Come fossi riuscito in quella impresa, ancora oggi, non saprei dirlo. Ad ogni fine mese l’unica preoccupazione esistente era quella di rinviare la scadenza con “Mastru Ruoccu”, diventato tale anche per me data la lunga frequentazione. Avevo prima tagliato ogni spesa superflua, poi avevo cominciato a ridurre l’essenziale, quindi avevo venduto ogni cosa personale potesse avere un valore ed ero arrivato a ridurre al minimo anche l’indispensabile, comprese l’alimentazione ed i servizi quali telefono, luce e gas. Nel frattempo, quell’industria aveva chiuso lo stabilimento al sud, molti di quegli artigiani non “artigianavano” più, l’indotto si era ridotto ad un deserto, il mercato si era fermato tra l’attonito, il sorpreso, e la preoccupata precauzione ed anche la mia attività era oramai al limite dello sfascio.
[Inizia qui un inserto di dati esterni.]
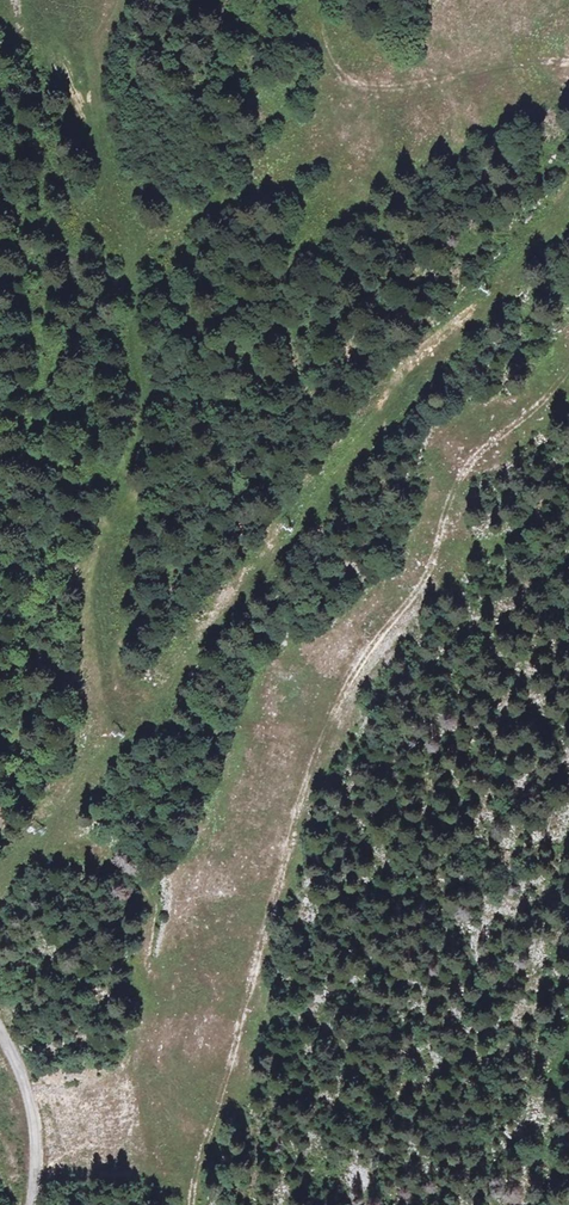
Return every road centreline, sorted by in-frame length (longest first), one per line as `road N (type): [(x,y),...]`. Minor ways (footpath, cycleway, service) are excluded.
road 1 (track): [(192,1204),(329,723),(429,584),(456,477),(568,387)]
road 2 (track): [(568,62),(364,88),(345,80),(327,57),(311,0)]
road 3 (unclassified): [(0,1032),(30,1115),(32,1204)]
Una mattina del 44° mese avevo davanti a me due sole soluzioni: rapinare a qualcuno l’ennesimo milione e centomila lire oppure dire a “mastru Ruoccu” che io non avevo più soldi e che da me non avrebbe più avuto un centesimo. Lo incontrai con la forza della disperazione nel garage di casa sua; ero rassegnato a non uscirne o ad uscirne con le ossa rotte o, nella migliore delle ipotesi, con una minaccia ben precisa e circostanziata sulla fine che avrei fatto. Ne uscii con un “ va bene” che mai mi sarei aspettato, che non avevo nemmeno messo in bilancio, che non era mai stato la soluzione al risveglio dai miei, sempre più frequenti, incubi notturni di allora.
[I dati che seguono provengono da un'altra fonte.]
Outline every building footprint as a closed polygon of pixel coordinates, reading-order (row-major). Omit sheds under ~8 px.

Semplicemente “ Mastru Ruoccu “ sapeva quando era arrivato il momento di fermarsi per non spezzare una corda la cui tensione gli procurava più guadagni di quanto qualsiasi lavoro al mondo gli avrebbe mai procurato.

Lo avessi saputo o anche solo immaginato avrei forse trovato il coraggio necessario molto tempo prima, ma forse molto tempo prima il finale non sarebbe stato lo stesso. Fatto sta che da quel momento fui di nuovo libero di vivere e crescere e, per quanto ancora oggi, io dorma poco di notte, ricominciai, però, a dormire.

L’Europa, i suoi governanti continentali, i suoi governanti nazionali, la sua economia, la sua finanza, inandoutland, devono per forza attendere lo schianto secco di una corda che si spezza o riusciranno un giorno a capire

quando è che è arrivato il momento di allentare la tensione?